Colômbia elege presidente neste domingo e relação de subordinação aos Estados Unidos pode ser rompida

O candidato da esquerda, Gustavo Petro, e o empresário direitista Rodolfo Hernandez disputam o segundo turno neste domingo

18 de junho de 2022 - 10h37

Do Respice Polum ao Colômbia cresce – Domingo o país decide qual a relação que deseja com os Estados Unidos

 

Por James Onnig

A disputa entre o progressista Gustavo Petro e o representante da extrema-direita Rodolfo Hernandez traz a possibilidade de um novo caminho para a Colômbia com a vitória do candidato da esquerda neste domingo,19.

Petro, de ligações históricas com o socialismo, foi prefeito de Bogotá (2012-2015), é senador e luta por justiça social, democratização da posse da terra e taxação de grandes fortunas.

Hernández usa o mesmo discurso de Donald Trump. Se diz um “não-político” mesmo tendo sido prefeito de Bucaramanga (2016-2019). Cresceu na eleição graças ao desgaste da direita tradicional, a falência do modelo neoliberal e do “uribismo” (referente a Álvaro Uribe, presidente entre 2002-2010).

A política externa tem considerável espaço nas eleições. A discussão gira em torno das relações que os candidatos terão com Washington. Neste assunto Petro é claro: rever imediatamente as relações com os Estados Unidos. Grande parte do empresariado combate essa proposta e o motivo é um só: o alinhamento com os Estados Unidos é um dos pilares do poder da direita no país.

Esse alinhamento construído ao longo do século 20 superou o estremecimento quando Washington apoiou o movimento separatista do Panamá, interessado no controle do canal. Logo após a Guerra Civil dos Mil Dias entre 1899 e 1903, já existia um representante do governo colombiano em Washington em 1905 para solucionar as pendências dessa guerra.

Em 1914, por meio do Acordo Urrutia-Thompson, os Estados Unidos se comprometeram a indenizar a Colômbia em US$ 1 bilhão (valor convertido para nossos dias) como compensação pela separação do Panamá.

Um dos maiores defensores desse acordo foi o senador conservador e depois presidente, Marco Fidel Suarez (1856-1927). Em 1914 ele disse: “…o norte de nossa política externa deve estar lá, naquela nação poderosa que mais do que qualquer outra exerce atração decisiva e tem o respeito de todos os povos da América. Nosso lema deveria ser Respice Polum, ou seja, não percamos de vista nossas relações com a Grande Confederação do Norte…”

## INSTRUÇÃO
Escreva a continuação do texto sobre a eleição presidencial na Colômbia e a relação do país com os Estados Unidos, começando logo após a última frase. O material a seguir é independente do texto acima.

## REGISTROS FORNECIDOS
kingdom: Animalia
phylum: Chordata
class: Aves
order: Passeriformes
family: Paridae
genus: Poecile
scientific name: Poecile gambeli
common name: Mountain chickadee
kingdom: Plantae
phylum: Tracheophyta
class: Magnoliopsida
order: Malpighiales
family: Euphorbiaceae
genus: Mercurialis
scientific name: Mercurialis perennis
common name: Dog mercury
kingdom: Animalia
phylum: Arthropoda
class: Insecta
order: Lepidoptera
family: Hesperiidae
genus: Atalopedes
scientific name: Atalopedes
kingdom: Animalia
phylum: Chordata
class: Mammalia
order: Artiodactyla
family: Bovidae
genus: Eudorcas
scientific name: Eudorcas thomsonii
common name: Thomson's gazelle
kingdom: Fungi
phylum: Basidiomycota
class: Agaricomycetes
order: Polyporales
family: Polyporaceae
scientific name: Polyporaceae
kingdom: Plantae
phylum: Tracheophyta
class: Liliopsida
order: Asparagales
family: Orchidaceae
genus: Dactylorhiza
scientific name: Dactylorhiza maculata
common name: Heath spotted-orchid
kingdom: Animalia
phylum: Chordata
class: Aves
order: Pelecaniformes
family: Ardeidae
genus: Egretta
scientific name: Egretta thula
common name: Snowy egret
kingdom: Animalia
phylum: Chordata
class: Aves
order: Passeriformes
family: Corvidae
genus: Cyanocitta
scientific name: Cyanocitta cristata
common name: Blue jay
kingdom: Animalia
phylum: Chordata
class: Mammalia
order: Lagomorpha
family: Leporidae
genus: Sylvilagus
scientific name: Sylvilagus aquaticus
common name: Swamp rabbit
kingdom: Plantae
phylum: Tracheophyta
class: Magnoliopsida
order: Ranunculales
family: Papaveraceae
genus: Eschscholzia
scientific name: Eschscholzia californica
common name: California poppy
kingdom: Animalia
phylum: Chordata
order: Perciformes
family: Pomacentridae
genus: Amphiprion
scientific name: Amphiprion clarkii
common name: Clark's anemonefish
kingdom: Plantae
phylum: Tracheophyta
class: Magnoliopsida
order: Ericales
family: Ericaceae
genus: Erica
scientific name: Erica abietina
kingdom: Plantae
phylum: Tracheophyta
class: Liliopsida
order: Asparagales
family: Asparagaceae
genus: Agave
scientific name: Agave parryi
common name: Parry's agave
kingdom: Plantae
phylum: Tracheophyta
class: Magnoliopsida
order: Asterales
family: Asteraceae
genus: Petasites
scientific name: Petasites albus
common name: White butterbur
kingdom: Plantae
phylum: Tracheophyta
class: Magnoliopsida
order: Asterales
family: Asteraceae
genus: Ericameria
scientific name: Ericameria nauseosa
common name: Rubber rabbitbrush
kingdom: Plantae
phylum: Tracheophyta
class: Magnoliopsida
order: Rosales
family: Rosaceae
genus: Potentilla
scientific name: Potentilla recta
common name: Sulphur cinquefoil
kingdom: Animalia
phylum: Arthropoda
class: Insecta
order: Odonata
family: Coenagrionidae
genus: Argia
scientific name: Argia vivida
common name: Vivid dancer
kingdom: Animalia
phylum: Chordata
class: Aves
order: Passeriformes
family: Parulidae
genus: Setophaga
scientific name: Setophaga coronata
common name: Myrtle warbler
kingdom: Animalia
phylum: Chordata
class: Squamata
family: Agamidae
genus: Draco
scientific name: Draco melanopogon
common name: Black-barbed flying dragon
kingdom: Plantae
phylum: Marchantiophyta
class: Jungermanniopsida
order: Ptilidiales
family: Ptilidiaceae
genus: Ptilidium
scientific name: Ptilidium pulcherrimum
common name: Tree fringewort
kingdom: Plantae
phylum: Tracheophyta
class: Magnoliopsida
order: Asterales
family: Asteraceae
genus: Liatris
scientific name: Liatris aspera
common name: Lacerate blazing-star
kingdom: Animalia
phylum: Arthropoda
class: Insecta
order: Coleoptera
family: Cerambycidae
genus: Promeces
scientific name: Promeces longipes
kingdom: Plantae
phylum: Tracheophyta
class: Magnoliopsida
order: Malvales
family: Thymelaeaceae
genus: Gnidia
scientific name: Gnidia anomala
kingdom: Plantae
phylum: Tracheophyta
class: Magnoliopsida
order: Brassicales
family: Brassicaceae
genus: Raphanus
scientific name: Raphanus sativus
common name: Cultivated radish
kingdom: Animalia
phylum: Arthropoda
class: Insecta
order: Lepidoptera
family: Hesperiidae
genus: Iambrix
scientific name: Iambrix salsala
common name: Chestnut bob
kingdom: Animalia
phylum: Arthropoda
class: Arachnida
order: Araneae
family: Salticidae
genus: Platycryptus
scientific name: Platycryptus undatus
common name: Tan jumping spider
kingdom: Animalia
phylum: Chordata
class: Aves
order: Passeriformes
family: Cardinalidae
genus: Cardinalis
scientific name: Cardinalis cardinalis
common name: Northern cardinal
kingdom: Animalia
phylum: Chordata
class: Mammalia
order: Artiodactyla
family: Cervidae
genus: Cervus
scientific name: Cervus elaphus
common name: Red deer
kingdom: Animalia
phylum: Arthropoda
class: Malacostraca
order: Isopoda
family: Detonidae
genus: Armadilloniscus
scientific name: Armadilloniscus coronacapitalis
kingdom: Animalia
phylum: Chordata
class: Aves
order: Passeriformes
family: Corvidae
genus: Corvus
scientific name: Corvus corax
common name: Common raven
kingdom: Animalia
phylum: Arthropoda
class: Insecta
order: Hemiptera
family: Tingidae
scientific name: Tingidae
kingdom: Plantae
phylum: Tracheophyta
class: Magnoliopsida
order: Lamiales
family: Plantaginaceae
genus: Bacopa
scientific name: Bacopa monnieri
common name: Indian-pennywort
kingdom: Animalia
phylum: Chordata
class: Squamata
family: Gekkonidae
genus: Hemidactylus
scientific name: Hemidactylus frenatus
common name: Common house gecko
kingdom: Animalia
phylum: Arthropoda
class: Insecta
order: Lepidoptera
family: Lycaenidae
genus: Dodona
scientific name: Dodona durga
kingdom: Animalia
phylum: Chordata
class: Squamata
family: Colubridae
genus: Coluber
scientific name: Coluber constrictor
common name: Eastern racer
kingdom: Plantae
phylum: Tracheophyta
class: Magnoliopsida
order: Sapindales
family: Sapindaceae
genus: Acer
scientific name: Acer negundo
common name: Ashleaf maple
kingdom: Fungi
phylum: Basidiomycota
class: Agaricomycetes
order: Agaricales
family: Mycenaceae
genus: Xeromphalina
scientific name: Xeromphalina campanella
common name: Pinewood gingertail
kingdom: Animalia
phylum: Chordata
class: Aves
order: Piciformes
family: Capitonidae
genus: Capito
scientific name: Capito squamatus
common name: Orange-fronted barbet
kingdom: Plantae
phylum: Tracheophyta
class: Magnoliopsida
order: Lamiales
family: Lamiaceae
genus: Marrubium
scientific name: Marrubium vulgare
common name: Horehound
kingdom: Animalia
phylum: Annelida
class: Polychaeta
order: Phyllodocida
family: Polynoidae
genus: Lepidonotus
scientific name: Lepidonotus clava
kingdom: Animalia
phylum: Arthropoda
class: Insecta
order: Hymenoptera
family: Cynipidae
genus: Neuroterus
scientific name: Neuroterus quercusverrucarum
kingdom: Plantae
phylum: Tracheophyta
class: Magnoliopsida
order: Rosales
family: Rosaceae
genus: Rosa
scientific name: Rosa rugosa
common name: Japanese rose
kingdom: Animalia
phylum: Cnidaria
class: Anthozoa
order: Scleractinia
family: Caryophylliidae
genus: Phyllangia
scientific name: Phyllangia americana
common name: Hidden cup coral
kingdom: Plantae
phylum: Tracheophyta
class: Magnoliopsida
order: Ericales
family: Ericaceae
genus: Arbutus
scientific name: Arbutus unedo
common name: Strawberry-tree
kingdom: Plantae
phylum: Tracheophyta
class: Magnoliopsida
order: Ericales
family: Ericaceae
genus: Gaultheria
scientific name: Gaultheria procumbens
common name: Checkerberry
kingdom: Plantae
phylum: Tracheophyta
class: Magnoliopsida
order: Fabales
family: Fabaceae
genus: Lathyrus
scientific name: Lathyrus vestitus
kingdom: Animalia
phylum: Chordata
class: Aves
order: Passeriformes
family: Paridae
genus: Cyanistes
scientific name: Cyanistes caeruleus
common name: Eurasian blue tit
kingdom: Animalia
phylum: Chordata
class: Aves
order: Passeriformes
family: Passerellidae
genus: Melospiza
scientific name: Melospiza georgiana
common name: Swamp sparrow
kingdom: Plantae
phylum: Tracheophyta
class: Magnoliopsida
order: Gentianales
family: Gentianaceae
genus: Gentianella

## RESPOSTA
Seu governo entre 1919-1921 imprimiu o Respice Polum (olhemos para o norte) na política externa colombiana até meados dos anos de 1960.

Entraves político-burocráticos e a eclosão da  Primeira Guerra Mundial (1914-1918) retardaram o pagamento da indenização. Em 1923, o governo colombiano contratou Edwin Kemmerer, economista e consultor norte-americano que organizou o sistema financeiro e o Banco Central acompanhando padrões estadunidenses. Setores chaves da economia colombiana, estavam sob domínio de grandes conglomerados norte-americanos já nos anos de 1930 e daí em diante foram décadas de atrelamento total.

Em 1953 um golpe militar, justificado pelo fantasma do comunismo nos moldes do macartismo, visou conter manifestações populares que cresceram com a deterioração das condições socioeconômicas e das liberdades políticas.

Na “redemocratização” em 1958 o país passou a ser controlada pela direita dividida em dois setores, um mais liberal e outro conservador até meados dos anos de 1960.

De 1966 a 1978, o então chanceler e futuro presidente Lopes Michelsen contrapôs o Respice Polum com o Respice Similia (olhe para o semelhante) e trouxe a Colômbia mais para perto dos países em desenvolvimento aproveitando o movimento dos não alinhados e a distensão na Guerra Fria.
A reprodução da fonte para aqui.